## PARTS OF THE EXERCISE:
**a)** Answer these questions from the speech excerpt on the definition of spouse, one line each:
(i) Which Act's definition of "spouse" does the speaker quote?
(ii) Whose comments led the speaker to look at that definition?
(iii) Where in the Schedule arrangements of the amending Bill does the quoted insertion appear?
**b)** Pick up the speech excerpt on the definition of spouse after its last quoted line and continue it in the speaker's voice.
[[ TEXT EXCERPT, beginning ]]
He also made the statement that he would like the Minister to look at the definition of spouse in the Act but he did not indicate at all what he meant. Today I will spend some time talking about the definition of `spouse' in the Social Security Act as it is affected by this amending Bill. I looked at the term `de facto' because something was in the amending Bill that affects the de facto situation. I had not looked at the definition of `spouse', so in response to the comments of the honourable member for Dobell I looked at it. This is what the Social Security Act 1947 gives as the definition of `spouse':

``Spouse'' includes a de facto spouse . . .

Apparently it assumes that we know what a spouse is. However, `de facto spouse' is defined, which brings me to the point on which I want to spend a little time.

The Social Security Amendment Bill does a number of technical things as well as effecting some Budget decisions. On other occasions I have made speeches on certain aspects of those decisions which I shall not recanvass today. On reading this amending Bill we find that, in the changes to Schedule arrangements, at the very beginning of Schedule 1 it is stated:


Insert ``and includes a person who, but for a law of a State or Territory prohibiting sexual intercourse between the person and another person by reason only of the age of either person, would be such a person . . .
[[ TEXT EXCERPT, end ]]
[[ RECORD EXCERPTS, beginning ]]
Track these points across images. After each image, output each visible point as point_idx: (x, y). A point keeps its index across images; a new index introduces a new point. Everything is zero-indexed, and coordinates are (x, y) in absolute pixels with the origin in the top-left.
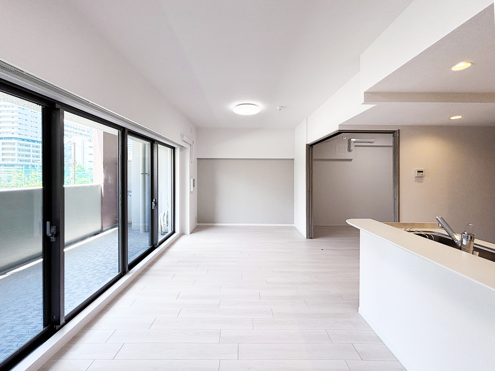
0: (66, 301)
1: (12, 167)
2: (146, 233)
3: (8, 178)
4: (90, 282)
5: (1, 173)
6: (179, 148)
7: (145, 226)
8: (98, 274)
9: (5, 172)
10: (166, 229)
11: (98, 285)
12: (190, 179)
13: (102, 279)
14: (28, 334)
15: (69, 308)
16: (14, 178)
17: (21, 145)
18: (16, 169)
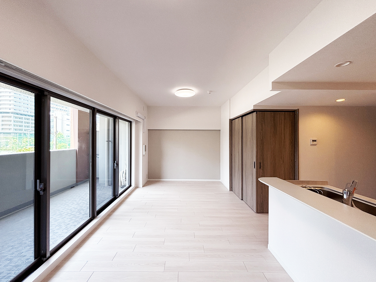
0: (51, 239)
1: (9, 135)
2: (110, 187)
3: (6, 143)
4: (68, 224)
5: (0, 139)
6: (134, 122)
7: (109, 181)
8: (74, 218)
9: (4, 138)
10: (125, 183)
11: (74, 227)
12: (143, 145)
13: (77, 222)
14: (22, 264)
15: (53, 244)
16: (11, 143)
17: (16, 118)
18: (12, 136)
[[ RECORD EXCERPTS, end ]]
## PER-TASK OUTPUTS:
**a)**
(i) The Social Security Act 1947
(ii) The honourable member for Dobell
(iii) At the very beginning of Schedule 1

**b)**
Those words are to be inserted in the Bill after the definition of de facto spouse. The definition of de facto spouse, on the carriage of this amending Bill, will be:

. . . a person who is living with another person of the opposite sex as the spouse of that other person on a bona fide domestic basis although not legally married to that other person; and includes a person who, but for a law of a State or Territory prohibiting sexual intercourse between the person and another person by reason only of the age of either person, would be such a person.

To put it in other words, this Bill allows a benefit to be paid to someone who is committing a criminal offence under a State or Territory law. State laws in this country define the age of consent and make it a criminal, not a civil, offence to have sexual intercourse with someone who is under the age of consent. This amendment to the definition of de facto spouse sweeps aside the criminal nature of the act and will actually pay a benefit to the person who is committing the offence.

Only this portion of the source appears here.